El periodismo –tal y como lo prevé la Carta Magna– parece haber desaparecido, ahogado por el tsunami digital. Apenas quedan algunos esforzados profesionales que se han convertido en una especie en vías de extinción. Ya sólo encontramos raros vestigios de lo que debería ser el oficio, pero tan poco significativos que resultan irrelevantes en el magma mediático.
Este pilar del derecho a la información ha sido engullido por la logosfera digital. Todo el ecosistema comunicativo adyacente se encuentra en vías de extinción por causas intrínsecas y extrínsecas. O sea, por nuestra culpa y a causa de la acción de otros elementos a los que, hasta ahora, no se les ha puesto coto.
¿Cómo pudo ocurrirnos esto?, me pregunta mucha gente. ¿Cómo caímos en la tentación de la fama, el entretenimiento, la banalización y el aplauso fácil para abandonar la buena praxis como un juguete roto pasado de moda? ¿Cuándo sustituimos el rigor por el vértigo, la comprobación por el rumor, la imparcialidad por la etiqueta y, lo que es peor, el interés general por el personal o del grupo?

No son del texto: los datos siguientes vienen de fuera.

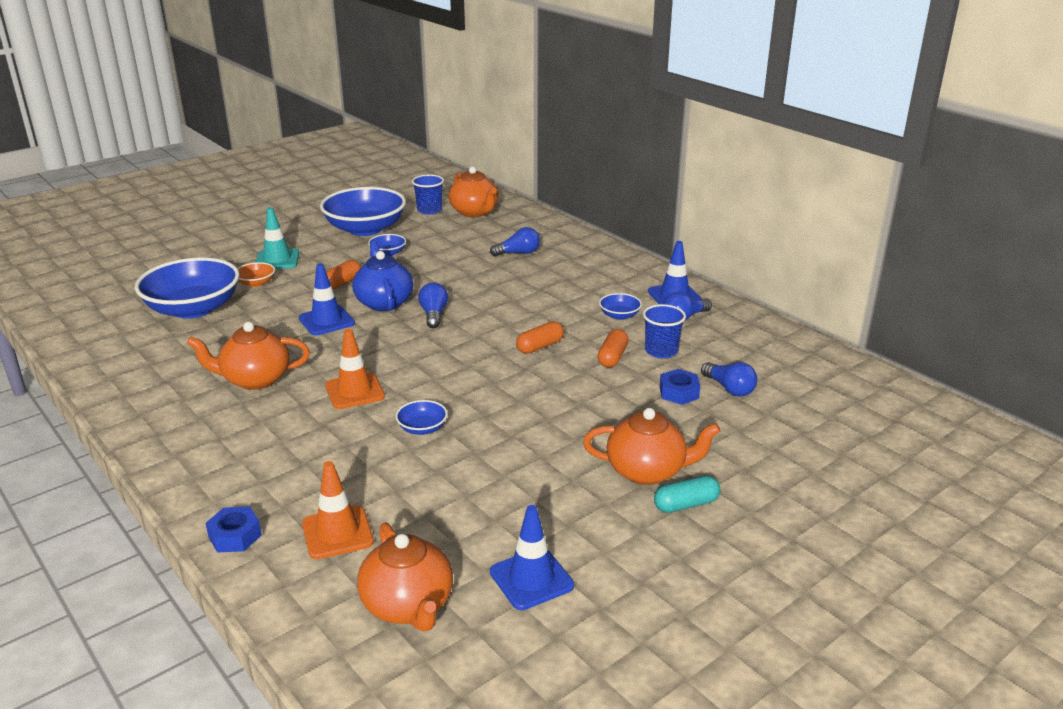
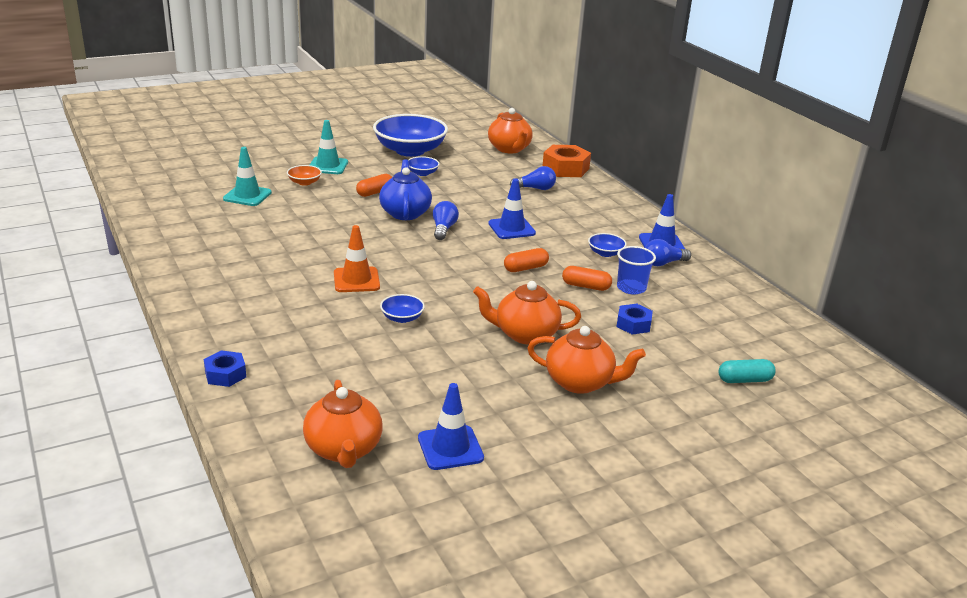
camera: 10 degrees right, 0 degrees up
(193, 309) = (247, 196): blue bowl -> turquoise traffic cone
(255, 379) = (279, 258): orange teapot -> orange teapot (525, 334)
(326, 321) = (352, 221): blue traffic cone -> blue traffic cone (511, 228)
(337, 533) = (306, 386): orange traffic cone -> none
(429, 210) = (470, 142): blue cup -> none
(542, 226) = (565, 168): none -> orange nut
(612, 357) = (586, 286): orange capsule -> orange capsule turned 75 degrees clockwise
(686, 504) = (603, 414): turquoise capsule -> turquoise capsule (744, 380)
(729, 389) = (680, 328): blue light bulb -> none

¿Por qué renunciaron los medios de comunicación al prestigio de sus cabeceras y a su proximidad a la audiencia de la que disfrutaban sus lectores con orgullo de pertenencia? ¿Qué ocurrió para que esas empresas editoriales y audiovisuales olvidaran que están obligadas por ley a ser “agentes activos” de la democracia para, por el contrario, perseguir el mero clikbait y los intereses puramente crematísticos que sus consejos de administración les imponían, con la subsiguiente depauperación del trabajo periodístico, robando la dignidad a los profesionales para tratarlos como tropas de esclavos mercenarios?

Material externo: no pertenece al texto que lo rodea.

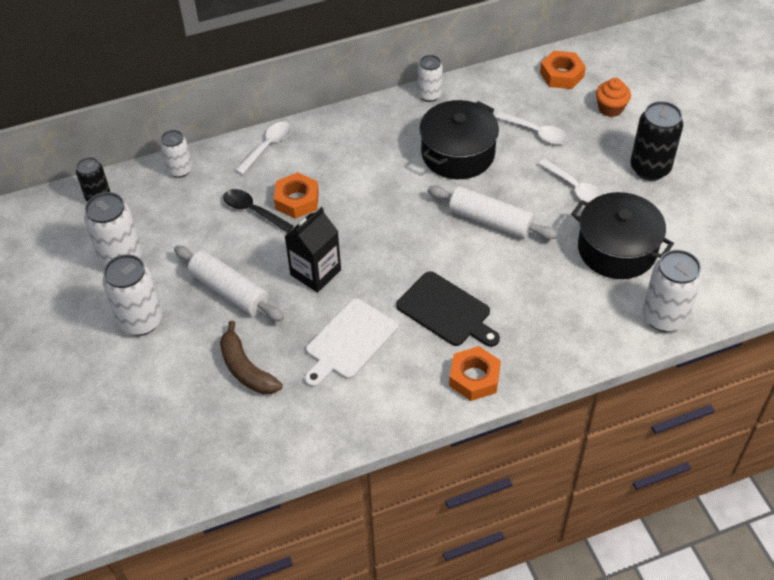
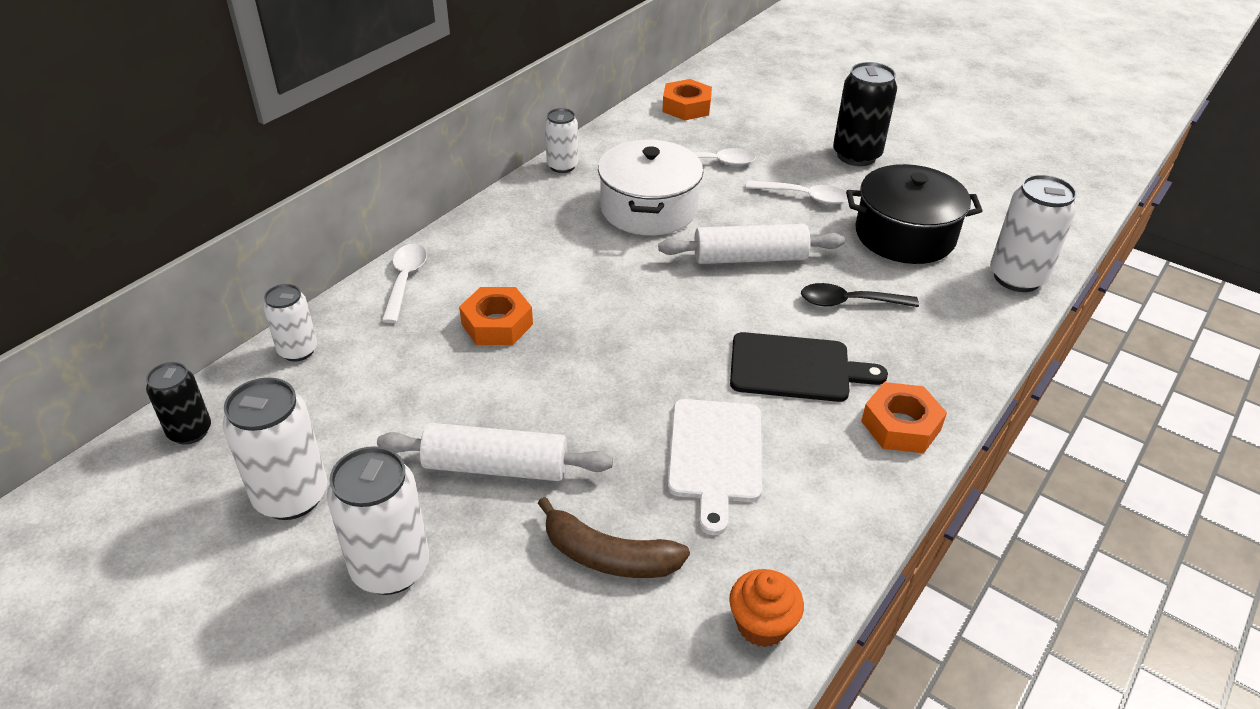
camera: 35 degrees left, 10 degrees down
(253, 211) = (447, 358): black spoon -> black spoon (849, 302)
(315, 272) = (596, 394): black carton -> none
(458, 154) = (649, 209): black pot -> white pot
(610, 108) = (764, 119): orange cupcake -> orange cupcake (762, 624)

Pues nos pasó que, casi de un manotazo, el mundo se puso del revés y transformó los espacios conocidos de tal forma que ya nada es lo que era. “Es el entorno digital, estúpido”, podríamos decir parafraseando el clásico lema de la política norteamericana acuñado en la campaña electoral de Bill Clinton.
Apenas nos dimos cuenta cuando en nuestras casas entraron las pantallas inteligentes y a nuestras manos llegó un poder de ida y vuelta, mientras puestos de trabajos y oficios varios desaparecieron o se transformaron y surgieron otros desconocidos e ininteligibles para muchos. Fue así, poco a poco, con el despido de los veteranos y la acumulación de plusvalías sobre los recién llegados, como fuimos colonizados por el mundo digital. Fuimos sometidos por una realidad paralela en la que no hay más reglas que las impuestas por los nuevos aristócratas del espacio digital, que actúan con un poder mayúsculo e inabarcable. Ya va siendo hora de que las leyes que nos rigen, nos obligan y protegen, también sean de aplicación en ese ubicuo mundo digital en el que ya vivimos y del que no nos podemos desentender. Bienvenidas sean, siempre que redunden en recuperar el poder, la influencia y el respeto al periodismo, esa especie en peligro que debe ser el sello de calidad de toda democracia.